A sharp division of opinion developed over this. General Anthony Zinni, who had been busy that month organizing air strikes against Iraq to degrade its weapons of mass destruction program, insisted that collateral damage could amount to more than 200 people, as well as the mosque.

A senior intelligence officer on the Joint Chiefs of Staff thought the mosque wouldn’t be touched and that collateral damage would amount to no more than 100 people. By the end of the meeting, the parties involved agreed to recommend to President Clinton that he not order a strike on this occasion.

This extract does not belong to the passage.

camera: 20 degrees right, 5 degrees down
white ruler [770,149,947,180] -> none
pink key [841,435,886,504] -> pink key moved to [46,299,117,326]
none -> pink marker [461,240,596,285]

Conservative critics of Clinton have seized on the results of this meeting to claim that the President missed a golden opportunity to take out bin Laden. They found some support in Scheuer himself (who, it happens, is a stringent critic of George W. Bush as well as Bill Clinton), who claimed afterward that he could not sleep after the decision.

I don’t think that claim is quite the “slam-dunk” it appears. With the hindsight of 20/20, it may seem obvious that we shouldn’t have passed up the chance to seize the terrorist who was fast becoming a mortal enemy of the U.S. But seven years after the U.S. struck back against the Taliban in Afghanistan, collateral damage remains a controversial issue in the country. General Zinni was rightly worried about the disastrous effect this could have on public opinion in that country.

Passing up three occasions to strike against bin Laden in a nine-month period, however, is excessive. It is, in fact, illustrative of a larger pattern of the past 40 years.

As I argued in a prior post, American authorities had been blind for more than 30 years, dating back to the assassination of Robert F. Kennedy by Sirhan Sirhan, to the grave threat to America posed by Islamic extremism. With each passing year, that threat came closer and closer.

Both parties were distracted in fighting it, their minds consumed by more immediate threats (in the Reagan years, as suicide bombing manifested itself as a serious threat in Lebanon, the Republicans were obsessed by Soviet relations; in December 1998, Clinton and the Democrats were not only juggling bin Laden and the attacks on Iraq, but the impeachment of Clinton—the President had declared his intention to fight his ouster only the day before the urgent teleconference on bin Laden).